■ EXERCÍCIO PROPOSTO 1
Com base no texto sobre a Atlântico Cajú Limitada, responda:
(a) Em que ano a empresa iniciou a sua produção?
(b) Quantas microempresas compõem a Associação de transformadores de cajú (ATC)?
(c) Quantos trabalhadores a unidade enquadrou após a retoma da atividade?

Continua a acreditar de que é possível produzir em quantidade e em qualidade, porque tem associações capazes, isto é, desde que tenham equipamentos para transformação e armazém para conservação de produtos.

Junto se apresenta as imagens de algumas exposições da AMAE:
4º A Sr.ª Francisca Pereira – Combatente da Liberdade da Pátria e proprietária de Micro empresa denominada " Atlântico Cajú Limitada" – é uma unidade de processamento e transformação de castanhas de cajú. Disse que - a intenção que levou a criar o próprio negócio, era para assegurar uma atividade no período da reforma, assim que deixar de exercer o cargo político; organizar a sua vida económica, contribuir para a economia do país e bem-estar social, dando emprego para jovens e mulheres.


Que em 1996, deu – se início a preparação da criação da microempresa com o apoio da Fundação guineense para o Desenvolvimento Industrial (FUNDEI), criado na Guiné – Bissau, pelo Governo Sueco em parceria com o Governo Guineense para incentivar o desenvolvimento económico no País, tecidos empresariais, emprego jovem e mulheres.

A Sr.ª Francisca Pereira apresentou projeto da unidade fabril de processamento de castanha de cajú à FUNDEI, que tem como objetivo- "promover e financiar projetos de investimento no domínio industrial; apoiar a divulgação tecnológica; promover assistência técnica e ações de formação; e tendo como a áreas de especialização – Micro, pequenas e médias empresas nos setores da indústria, turismo, hotelaria, pesca e serviços; e assim, estando o projeto em conformidade, acabou por ser aprovado, por ser atividade de processamento de castanhas de cajú.

Que após a aprovação, financiado pelo FUNDEI, cerca de trinta pessoas receberam formação nas áreas da técnica de produção, gestão e administração no Centro de Formação da referida Instituição em Quinhamel.

Que após a formação, FUNDEI financiou a instalação e equipamentos para a empresa à título de empréstimo, sem estabelecer o período rigoroso do pagamento de crédito.

Que o "Atlântico Cajú Limitada" iniciou a sua produção em 1997, com trinta funcionários e no mesmo ano, iniciou a exportação de duas caixas – 40kg por semana de amêndoa de cajú salgado para um Supermercado em Guiné Conakry.

Que a guerra de sete de Junho de 1998 vandalizaram e levaram todo o equipamento e desapareceram todo o produto acabado, acerca de 10 caixas de amêndoas de cajú e 300 sacos bruto de castanhas cajú.

Em 2001, solicitou a retoma de atividade e após a avaliação de prejuízos por parte de FUNDEI, e esta instituição voltou a reparar a instalação e reequipar de novo a unidade, contudo, a produção continuava a ser muito difícil por causa da capacidade de compra de matérias-primas. Após a retoma enquadrou 60 trabalhadores e entre eles 60% são mulheres.

Por uma ação conjunta mais eficiente decidiu-se constituir a Associação de transformadores de cajú (ATC) e é composto de 13 Microempresas, provenientes de diferentes Regiões do País.

■ ENTRADAS FORNECIDAS
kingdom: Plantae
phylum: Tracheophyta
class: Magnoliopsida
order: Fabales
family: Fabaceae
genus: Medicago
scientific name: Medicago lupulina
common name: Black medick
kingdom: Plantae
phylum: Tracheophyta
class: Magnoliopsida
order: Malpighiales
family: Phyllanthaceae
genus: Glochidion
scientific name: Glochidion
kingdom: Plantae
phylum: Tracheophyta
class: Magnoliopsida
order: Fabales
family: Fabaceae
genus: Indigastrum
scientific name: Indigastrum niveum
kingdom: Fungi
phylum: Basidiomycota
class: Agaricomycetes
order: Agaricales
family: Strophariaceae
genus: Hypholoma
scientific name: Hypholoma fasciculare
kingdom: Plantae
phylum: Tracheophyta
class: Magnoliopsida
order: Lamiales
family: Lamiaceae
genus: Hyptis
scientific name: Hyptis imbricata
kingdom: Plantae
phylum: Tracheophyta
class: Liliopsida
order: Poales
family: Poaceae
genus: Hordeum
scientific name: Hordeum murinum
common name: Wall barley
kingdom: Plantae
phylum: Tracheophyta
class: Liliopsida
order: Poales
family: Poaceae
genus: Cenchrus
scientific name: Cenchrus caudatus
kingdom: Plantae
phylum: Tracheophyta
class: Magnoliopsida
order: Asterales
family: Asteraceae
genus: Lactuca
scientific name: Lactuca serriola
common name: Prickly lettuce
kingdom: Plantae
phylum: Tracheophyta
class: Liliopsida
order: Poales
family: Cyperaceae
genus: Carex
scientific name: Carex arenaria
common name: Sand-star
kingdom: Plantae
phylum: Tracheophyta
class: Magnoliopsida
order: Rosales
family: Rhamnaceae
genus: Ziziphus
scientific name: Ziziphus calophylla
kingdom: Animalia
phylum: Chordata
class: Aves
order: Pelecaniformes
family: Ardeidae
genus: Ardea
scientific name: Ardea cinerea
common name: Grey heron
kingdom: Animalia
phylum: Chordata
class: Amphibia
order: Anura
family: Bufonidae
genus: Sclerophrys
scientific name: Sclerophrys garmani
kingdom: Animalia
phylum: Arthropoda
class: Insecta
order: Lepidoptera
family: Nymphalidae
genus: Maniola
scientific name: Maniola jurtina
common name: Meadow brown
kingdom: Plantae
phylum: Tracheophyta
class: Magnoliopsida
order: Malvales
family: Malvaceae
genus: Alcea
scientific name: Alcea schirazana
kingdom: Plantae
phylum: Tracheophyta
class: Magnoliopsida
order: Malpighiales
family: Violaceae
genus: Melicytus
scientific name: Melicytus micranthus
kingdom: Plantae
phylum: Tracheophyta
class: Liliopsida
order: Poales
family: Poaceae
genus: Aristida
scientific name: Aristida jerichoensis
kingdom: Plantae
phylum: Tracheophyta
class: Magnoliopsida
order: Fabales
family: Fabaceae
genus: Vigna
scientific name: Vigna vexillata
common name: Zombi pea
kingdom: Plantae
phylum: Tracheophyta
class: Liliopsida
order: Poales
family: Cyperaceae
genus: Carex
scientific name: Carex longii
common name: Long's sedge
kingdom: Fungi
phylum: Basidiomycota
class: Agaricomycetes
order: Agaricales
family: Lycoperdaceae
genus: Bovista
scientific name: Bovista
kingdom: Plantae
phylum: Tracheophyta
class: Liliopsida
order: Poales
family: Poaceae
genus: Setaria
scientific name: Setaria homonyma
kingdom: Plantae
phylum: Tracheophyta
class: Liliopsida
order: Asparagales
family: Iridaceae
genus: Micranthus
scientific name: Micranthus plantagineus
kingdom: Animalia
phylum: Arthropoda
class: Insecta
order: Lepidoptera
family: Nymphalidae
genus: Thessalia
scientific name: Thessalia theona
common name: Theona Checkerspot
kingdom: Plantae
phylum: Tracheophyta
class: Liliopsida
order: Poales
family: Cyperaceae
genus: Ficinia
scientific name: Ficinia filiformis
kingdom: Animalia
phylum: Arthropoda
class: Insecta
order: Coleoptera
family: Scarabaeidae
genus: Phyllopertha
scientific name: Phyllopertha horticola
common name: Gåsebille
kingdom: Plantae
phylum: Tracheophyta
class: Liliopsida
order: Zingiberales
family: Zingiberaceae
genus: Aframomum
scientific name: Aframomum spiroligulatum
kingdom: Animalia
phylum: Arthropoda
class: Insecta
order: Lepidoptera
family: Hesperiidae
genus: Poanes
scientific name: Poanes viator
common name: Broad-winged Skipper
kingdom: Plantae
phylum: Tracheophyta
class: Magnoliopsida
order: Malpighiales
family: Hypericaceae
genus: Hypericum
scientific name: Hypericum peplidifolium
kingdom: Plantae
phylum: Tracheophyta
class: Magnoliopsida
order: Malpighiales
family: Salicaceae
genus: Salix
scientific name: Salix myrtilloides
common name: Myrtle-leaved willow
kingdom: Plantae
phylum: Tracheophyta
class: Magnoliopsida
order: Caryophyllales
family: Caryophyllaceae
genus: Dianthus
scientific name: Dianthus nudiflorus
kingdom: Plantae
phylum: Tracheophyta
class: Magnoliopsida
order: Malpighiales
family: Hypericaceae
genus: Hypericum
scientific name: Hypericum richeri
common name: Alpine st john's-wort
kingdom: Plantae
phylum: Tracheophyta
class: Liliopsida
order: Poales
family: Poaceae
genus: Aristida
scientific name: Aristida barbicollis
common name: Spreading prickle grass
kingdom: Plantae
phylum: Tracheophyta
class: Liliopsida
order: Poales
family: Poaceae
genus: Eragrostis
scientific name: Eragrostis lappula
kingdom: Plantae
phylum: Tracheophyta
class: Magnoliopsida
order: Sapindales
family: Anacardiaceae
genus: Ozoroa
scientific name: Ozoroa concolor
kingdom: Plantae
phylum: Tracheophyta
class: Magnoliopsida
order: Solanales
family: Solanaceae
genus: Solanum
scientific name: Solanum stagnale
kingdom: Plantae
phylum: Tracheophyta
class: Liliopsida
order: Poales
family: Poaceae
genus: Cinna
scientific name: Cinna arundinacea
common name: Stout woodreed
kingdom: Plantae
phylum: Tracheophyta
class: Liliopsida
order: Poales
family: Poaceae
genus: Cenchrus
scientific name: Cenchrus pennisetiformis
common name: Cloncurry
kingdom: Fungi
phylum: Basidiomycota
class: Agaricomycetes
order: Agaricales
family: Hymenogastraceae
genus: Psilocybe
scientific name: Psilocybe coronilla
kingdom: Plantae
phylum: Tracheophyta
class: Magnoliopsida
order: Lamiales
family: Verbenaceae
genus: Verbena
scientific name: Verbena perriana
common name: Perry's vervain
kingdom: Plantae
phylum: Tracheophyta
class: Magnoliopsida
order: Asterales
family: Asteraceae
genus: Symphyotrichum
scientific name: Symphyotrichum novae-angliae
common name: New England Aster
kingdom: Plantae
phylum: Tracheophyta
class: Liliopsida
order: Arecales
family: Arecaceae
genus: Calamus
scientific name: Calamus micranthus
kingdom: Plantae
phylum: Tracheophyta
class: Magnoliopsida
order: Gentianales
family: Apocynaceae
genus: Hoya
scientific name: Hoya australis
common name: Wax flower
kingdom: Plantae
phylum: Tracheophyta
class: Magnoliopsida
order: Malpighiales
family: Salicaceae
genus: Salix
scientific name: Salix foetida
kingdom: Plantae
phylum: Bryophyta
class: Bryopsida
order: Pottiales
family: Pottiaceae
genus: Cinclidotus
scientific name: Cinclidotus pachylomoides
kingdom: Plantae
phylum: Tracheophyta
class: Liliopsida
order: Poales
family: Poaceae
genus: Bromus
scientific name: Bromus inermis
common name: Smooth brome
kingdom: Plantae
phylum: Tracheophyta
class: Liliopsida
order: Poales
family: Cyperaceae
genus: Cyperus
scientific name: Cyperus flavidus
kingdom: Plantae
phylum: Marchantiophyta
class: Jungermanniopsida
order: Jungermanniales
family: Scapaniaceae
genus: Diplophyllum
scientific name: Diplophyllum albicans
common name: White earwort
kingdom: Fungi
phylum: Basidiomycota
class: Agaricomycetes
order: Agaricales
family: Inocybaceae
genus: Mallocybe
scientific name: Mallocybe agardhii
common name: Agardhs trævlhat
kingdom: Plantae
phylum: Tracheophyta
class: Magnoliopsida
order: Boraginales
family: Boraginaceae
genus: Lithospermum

■ EXERCÍCIO PROPOSTO 2
Transcreva fielmente, sem nenhuma alteração, as linhas das entradas desde a linha que contém "family: Scarabaeidae" até a linha que contém "common name: Alpine st john's-wort", incluindo ambas, e nada mais.

■ RESPOSTA 1
(a) 1997
(b) 13
(c) 60

■ RESPOSTA 2
family: Scarabaeidae
genus: Phyllopertha
scientific name: Phyllopertha horticola
common name: Gåsebille
kingdom: Plantae
phylum: Tracheophyta
class: Liliopsida
order: Zingiberales
family: Zingiberaceae
genus: Aframomum
scientific name: Aframomum spiroligulatum
kingdom: Animalia
phylum: Arthropoda
class: Insecta
order: Lepidoptera
family: Hesperiidae
genus: Poanes
scientific name: Poanes viator
common name: Broad-winged Skipper
kingdom: Plantae
phylum: Tracheophyta
class: Magnoliopsida
order: Malpighiales
family: Hypericaceae
genus: Hypericum
scientific name: Hypericum peplidifolium
kingdom: Plantae
phylum: Tracheophyta
class: Magnoliopsida
order: Malpighiales
family: Salicaceae
genus: Salix
scientific name: Salix myrtilloides
common name: Myrtle-leaved willow
kingdom: Plantae
phylum: Tracheophyta
class: Magnoliopsida
order: Caryophyllales
family: Caryophyllaceae
genus: Dianthus
scientific name: Dianthus nudiflorus
kingdom: Plantae
phylum: Tracheophyta
class: Magnoliopsida
order: Malpighiales
family: Hypericaceae
genus: Hypericum
scientific name: Hypericum richeri
common name: Alpine st john's-wort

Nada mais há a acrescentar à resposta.